Re: vim in an edit pipeline

Currently, my template script creates a temporary .vimrc invoked with -u that sets viminfo= to nothing so viminfo doesn't get saved/used.  I was doing the same with the swap file so no swap is created in this instance.  The BufWriteCmd very well may fit the bill.

The goal is to make this user friendly so people can use it who have only the most rudimentary of 'vi' knowledge and I think BufWriteCmd will fit the bill in this particular case, assuming that 'gpg' can handle being passed the data as it does in a standard pipe as in from the CLI.

As far as :w !cmd  not encrypting the text, this isn't too big of a deal so long as it's not written to disk.  Nothing will withstand someone who has access to read directly from memory and if it gets to that point, I have much bigger issues on hand.

On Mon, Oct 1, 2012 at 1:26 PM, Ben Fritz <fritzophrenic@gmail.com> wrote:
On Monday, October 1, 2012 11:52:26 AM UTC-5, Art Scheel wrote:
> vim can read stdin with 'vim -' but there's currently no way to submit all edited changes to stdout (so far as I can find.)  There are plenty of scripts and plugins that allow this kind of functionality, but they all require a file to be written to disk (even if it's a RAMDISK).
>
> Would it be worth pursuing a patch that would allow a saved file (:wq) to send the newly edited text to 'stdout'?
>
> My particular end goal is to handle the editing of encrypted text files, hence the necessity for the inbound and outbound files to never be written to disk except for the encrypted versions of this file.

I don't think you need a patch for this.

First, Vim allows you to use the :w command to invoke any shell command with stdin taken from the current Vim buffer. So, :%w !encrypt would pass all text in the current buffer to the "encrypt" program on stdin.

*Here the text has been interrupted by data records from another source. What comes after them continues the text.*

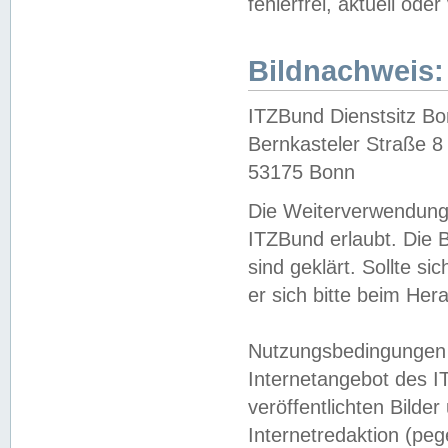
fehlerfrei, aktuell oder
Bildnachweis:
ITZBund Dienstsitz B
Bernkasteler Straße 8
53175 Bonn
Die Weiterverwendung 
ITZBund erlaubt. Die B
sind geklärt. Sollte s
er sich bitte beim He
Nutzungsbedingungen 
Internetangebot des I
veröffentlichten Bilde
Internetredaktion (peg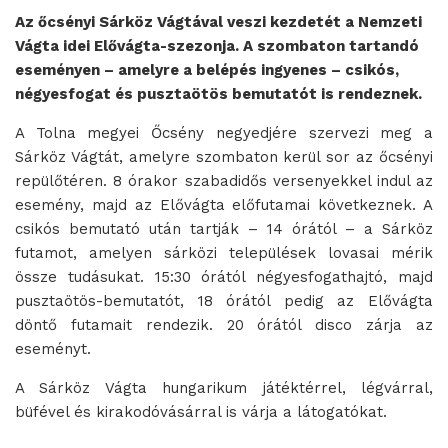
Az őcsényi Sárköz Vágtával veszi kezdetét a Nemzeti
Vágta idei Elővágta-szezonja. A szombaton tartandó
eseményen – amelyre a belépés ingyenes – csikós,
négyesfogat és pusztaötös bemutatót is rendeznek.
A Tolna megyei Őcsény negyedjére szervezi meg a
Sárköz Vágtát, amelyre szombaton kerül sor az őcsényi
repülőtéren. 8 órakor szabadidős versenyekkel indul az
esemény, majd az Elővágta előfutamai következnek. A
csikós bemutató után tartják – 14 órától – a Sárköz
futamot, amelyen sárközi települések lovasai mérik
össze tudásukat. 15:30 órától négyesfogathajtó, majd
pusztaötös-bemutatót, 18 órától pedig az Elővágta
döntő futamait rendezik. 20 órától disco zárja az
eseményt.
A Sárköz Vágta hungarikum játéktérrel, légvárral,
büfével és kirakodóvásárral is várja a látogatókat.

Second, Vim allows you to define a BufWriteCmd autocmd, which specifies what Vim should actually do to write a file. So you could use the above method inside an autocmd to make it transparent, if desired.

Finally, Vim has strong "Blowfish" encryption built in. If you want a specific encryption scheme which you already use, this doesn't matter, but if you're only interested in general in being able to use Vim to edit encrypted files, this may be a better solution.

Do these methods meet your needs?

Be aware that Vim's swapfile, viminfo file, backup file, and possibly undo file may all contain unencrypted text. Make sure to turn these off for your encrypted edit. When using Vim's built-in encryption, the swap file and undo file are encrypted with the file so those two can still be used.

:help encryption says that filtering with :!cmd or :w !cmd do not encrypt the text which "may reveal it to others". I'm not sure under what circumstances this can happen.